Monday, September 30, 2013

Daktar

Upon hearing about my missionary mandate, many friends and family have given me books and biographies about missionaries to further fan my future into flame.  The first, loaned to me by a dear faithful sister of Gateway Church, Mrs. Pat Widener, was rather daunting.  Titled Daktar:  Diplomat in Bangladesh, weighing in at 452 pages, boasting about size 8 font and yellowed from 30 years since publication, I was tempted to let it rest on the shelf a while.  And I did.  Until Mrs. Pat reminded me about it at the beginning of this summer, I just then picked it up and started reading, but not without my fair share of conviction. 

Those aged pages told of a man named Viggo Olsen, once a brilliant but party-friendly young agnostic in medical school, then a man who found the truth about God through failing at discovering flaws in Scripture, afterwards a successful surgeon presented with an opportunity for a highly distinguished fellowship, and finally a medical missionary who instead decided to open a hospital in East Pakistan for hurting bodies and souls.  Daktar gave an incredibly detailed description of Dr. Olsen’s early life, missionary calling, ventures to build a team and erect the hospital, strains with the East Pakistani government to secure visas and permits, relationships held with the Bengali people, medical work in the hospital, life on the field, persevering persecution, surviving two ghastly wars, the bloody independence of East Pakistan into Bangladesh, and most importantly, trusting God through it all.  Every paragraph that told of the Lord working miraculously through a situation despite his fears and shortsightedness, he never failed to follow with “Thank you, Father!” 

Near the end of the story, Dr. Olsen reflected upon an Indian war monument and related the young liberators of the Bengalis to Jesus Christ.  When India could have stayed out of the war and watched West Pakistan obliterate the feisty Bengalis, they stepped in and fought; when the Father saw our lostness in sin, He also could have chosen to stay out of our mess, but instead he sent Jesus to step in and die for us.  I then realized that this was also what Dr. Olsen and his medical missionary team did – instead of living their own comforting life, they went to a desperate nation, cared for them, loved them, served them, endured hardships for them, shared the gospel with them, and lived a passionate example of Jesus before them, even when the Bengali people could provide nothing in return.

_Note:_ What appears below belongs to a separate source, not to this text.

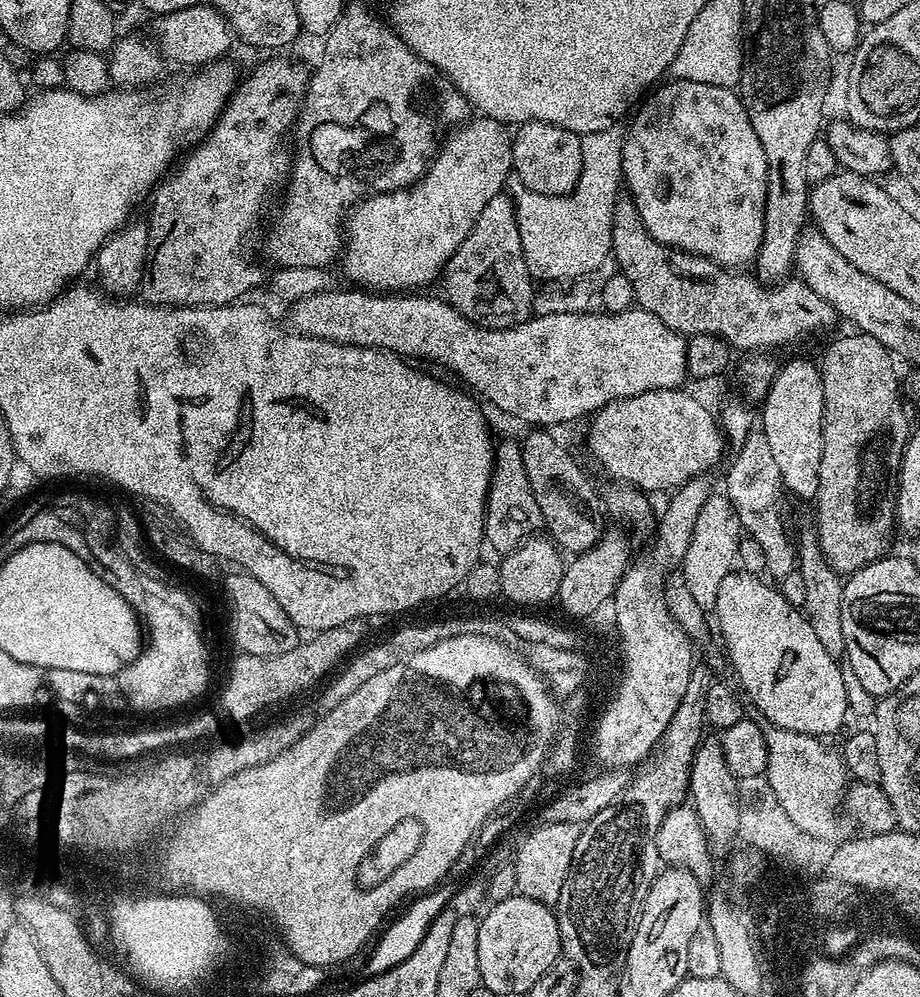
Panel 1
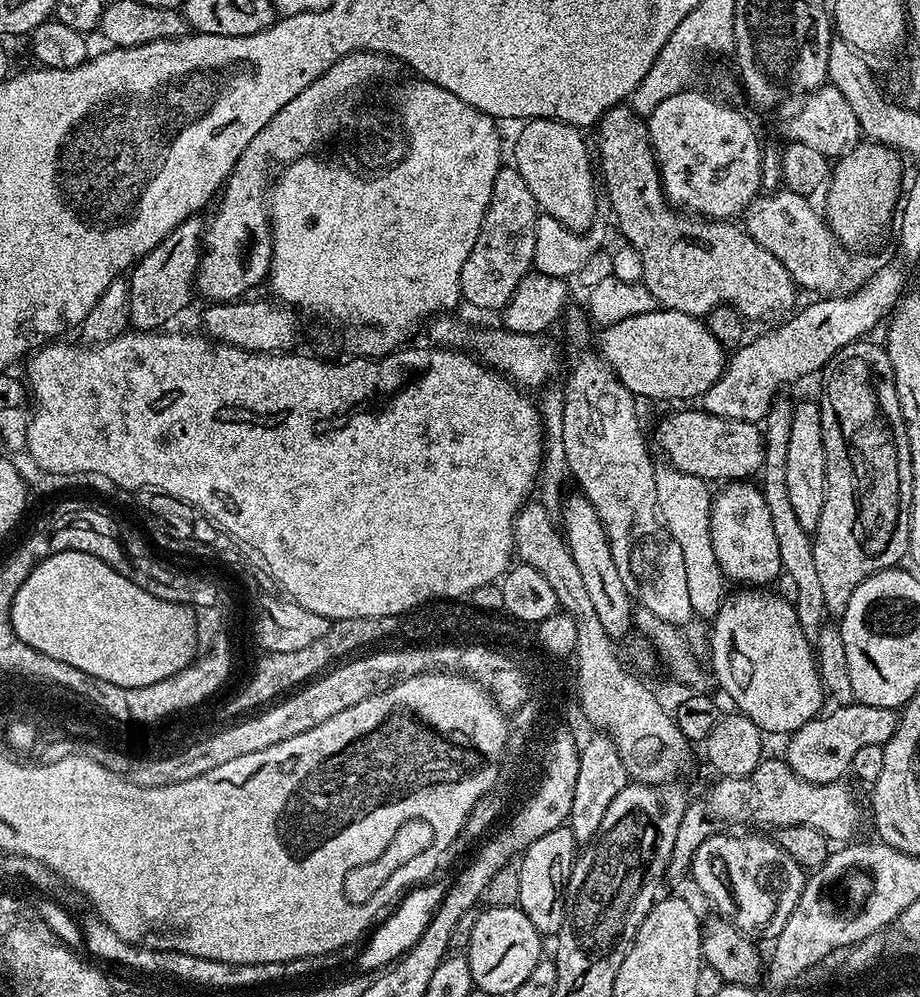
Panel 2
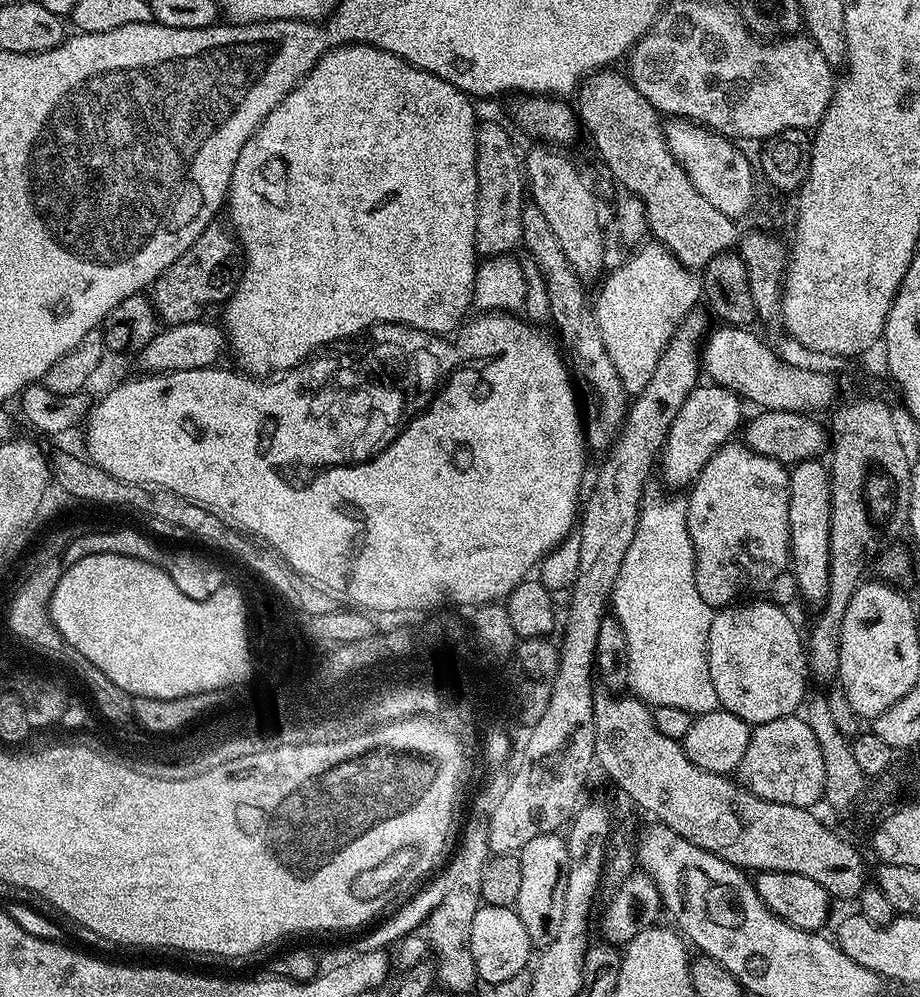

And suddenly, I realized what missions is all about.

Wednesday, September 11, 2013

A Home and a Hope

Ever since I've been at SAGU, I've been struggling with unbelief.

It's hard to believe that there are so many young people with such amazing calls to ministry.  It’s out of place to see such a warm, encouraging atmosphere radiating from these students and faculty. It's difficult to fathom there exists such a place with the same nuances as Magnet (the chapel speaker two nights ago wrapped his whole sermon around Adventure Time and I lost count of how many other people brought the entire Star Wars series) and an entirely Christian fellowship.  It’s incredible to sit in a class while listening to the professor lecture about world missions.  It’s stunning to see the answer to the prayer for the Lord of the harvest to send passionate young people into His harvest field.


But this isn’t fake.  This is real.  This is SAGU.  This is home.

Yet at the same time, this doesn’t feel like home.  Back at Magnet High, I was always ministering to someone in some way on campus—making a disciple, giving encouragement, sharing the Word of God, praying for someone in need, telling someone about Jesus, teaching the Scriptures, empowering the leaders of next year.  Here at SAGU, those opportunities, at least towards the unsaved, are no more.  Yes, we Christians still have needs and issues that are sought out and met within the love of this incredible fellowship of believers.   Yet as I talk with my Christian friends, learn in my Christian classrooms, and worship in my Christian chapel, my missionary soul grows restless.  This passion for lost souls to come to know Christ and desire to be poured out into someone’s unsaved life burns uncontrollably.  It is suffocating.  In hopes of channeling this anguish into ministry, I’ve joined several outreach ministries, one to international students at UTA, another to neighborhood kids, and soon one to the juvenile detention center.  But this fire remains unquenched.  The cool thing is that God noticed that.  I may have received some direction from Him to do something extraordinary… we’ll see how that goes.  


So for now, this longing “to preach the gospel where Christ was not known” (Rom 15:20) continues to outgrow this amazement of “how good and pleasant it is when God’s people live together in unity” (Ps 133:1).  Maybe these are just freshman emotions; maybe this is just zeal without knowledge; maybe it's God.  My hope is that this turns into a good thing.